Whilst Skia may be the long term future for .NET based cross platform applications, we’re a long way from that right now. The next milestones for both Xamarin Forms (.NET Maui) and Uno Platform will be to support WinUI/Project Reunion and of course .NET 6. This will be a convergence point for both frameworks as they roll out new versions that will support .NET 6 and Windows.

5 thoughts on “Startup Performance, Skia and the Future of Cross Platform Apps Built with .NET”

  1. Hi Nick,

    Did you try the profiled AOT startup on Android and measure startup times then? Also, measuring startup times while having debugger attached and running unoptimized debug builds, might differ from release builds. So if you didn’t already try that, measure the startup on release builds.

    Interesting with the Skia rendering for controls, similarly what Flutter does. I bet big G did a bunch of things already with regards to accesibility etc.

    • I didn’t try profiled AOT but the comparison was on Release AOT builds without the debugger attached, so pretty fair comparison.

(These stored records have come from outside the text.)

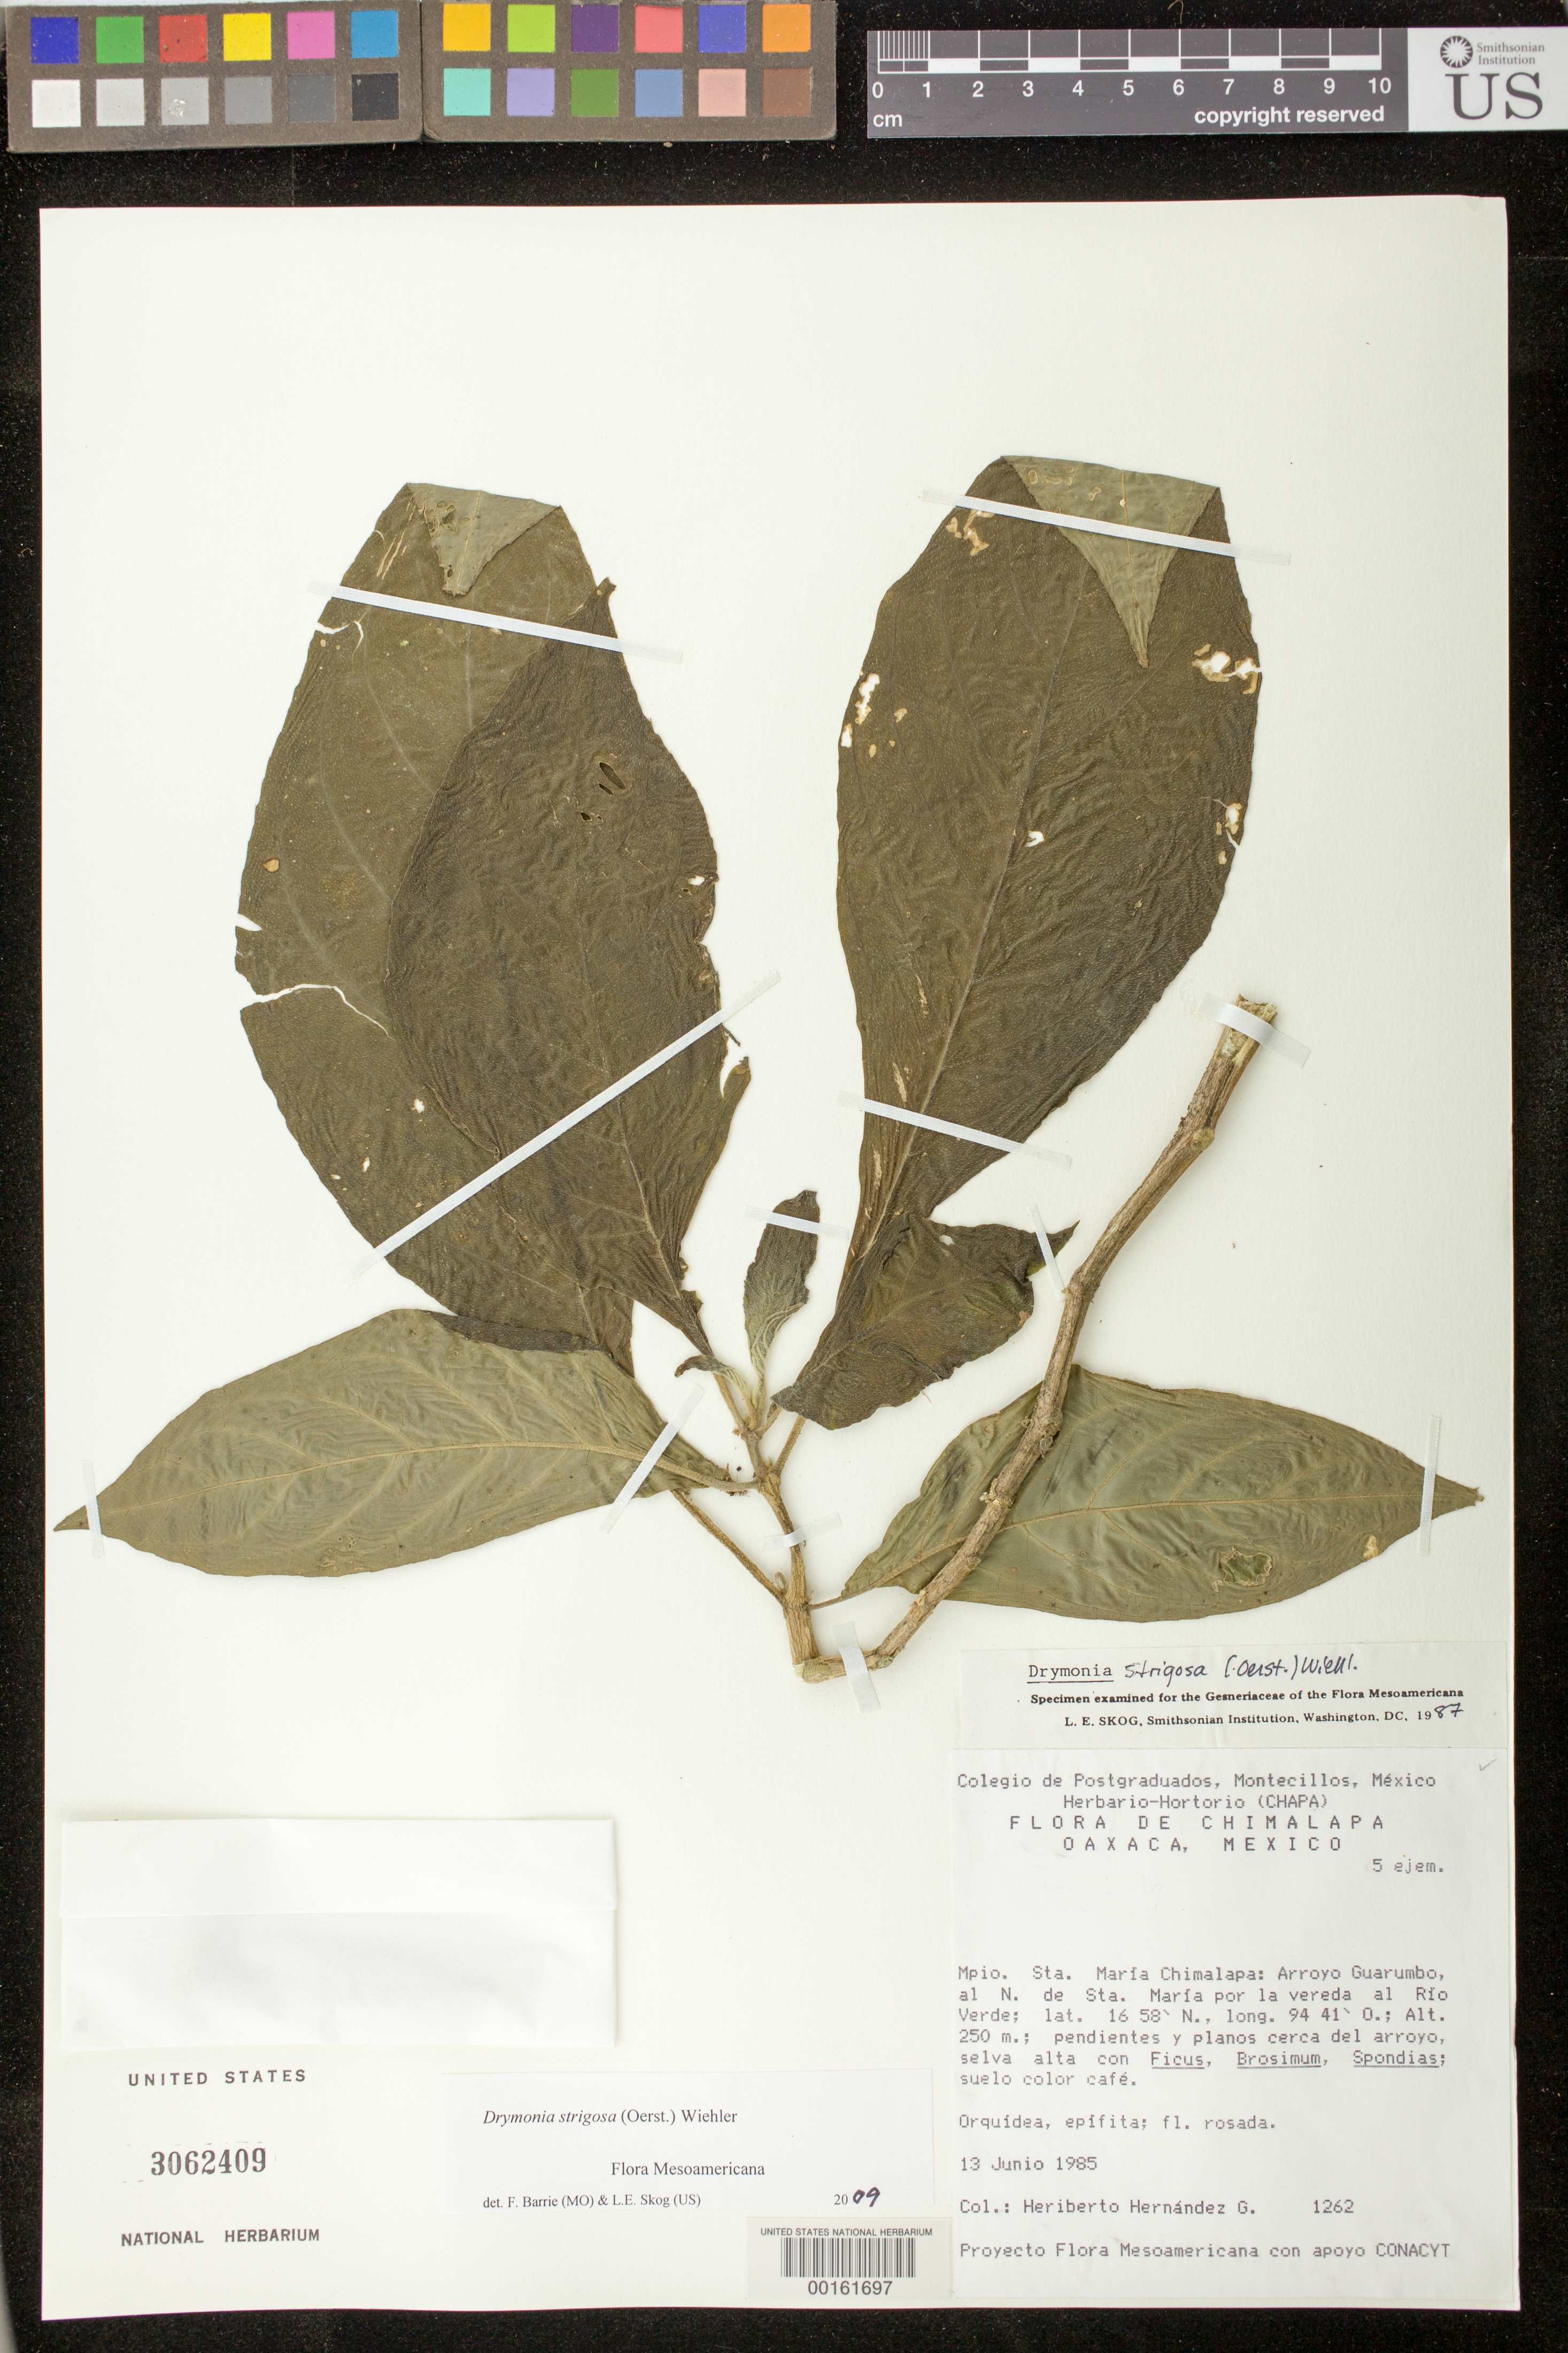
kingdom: Plantae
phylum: Tracheophyta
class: Magnoliopsida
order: Lamiales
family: Gesneriaceae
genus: Drymonia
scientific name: Drymonia strigosa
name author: (Oerst.) Wiehler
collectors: H. Hernandez G.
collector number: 1262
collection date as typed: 13 Jun 1985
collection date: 1985-06-13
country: Mexico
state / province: Oaxaca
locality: Sta. Maria Chimalapa mun., Arroyo Guarumbo, N of Sta Maria on the path to Rio verde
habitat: Tall forest with Ficus, Brosimum, Spondias, coffee colored soil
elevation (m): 250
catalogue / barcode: US 3062409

      Yes, Google is way ahead of the game with regards to Skia rendering – they’ve already dealt with the accessibility side of things. If you run a Flutter app, you really can’t tell that it’s not a native app in most cases.

  2. When I tried xamarin forms (and rejected the technology), startup performance hit really noticeable on Android .

    But I think one of the main reasons was heavy use of reflection during startup. Reflection and performance do not come together.

    I’ve heard that Net6 MiUi is trying to get rid of reflection, so it might be better.

    I’ve ended up in creating own framework for rendering UI controls using Skia and abstraction for layouting them using native lists. Startup performance is much better than with the XF – less than 1s on Android, XF demo for dashboard only was several seconds. (app is taphome, available for Android, iOS and WPF)

    • I don’t think the move to Maui specifically will fix the performance – the reliance on native controls is a massive overhead and not easy to improve. If the entire framework was using Skia rendering then perf might jump.
      Have you taken a look at Uno?

  3. No, I haven’t checked Uno, I’ve only seen Uno Democrat Calculator app for Android and the startup is terrible. I’m considering using it to port my windows app to Mac but not to mobile.

    Xamarin android apps with native controls can start pretty quickly, so I think it’s Xamarin Forms and its abstractiins what is slow, not native controls. In 2016 I had big app using only native controls and with the hype of Xforms I was testing to make hybrid native/Xforms app. Concept that some of the pages or new pages will be in Xforms and old will stay native. To my surprise, only the fact, that there is one Xforms page in app – not even visible at start (and 130 native activities) caused app to start 1.2 second slower. There was some Xforms Init() or something. Xforms at start use reflection to scan assemblies and looks for custom renderers.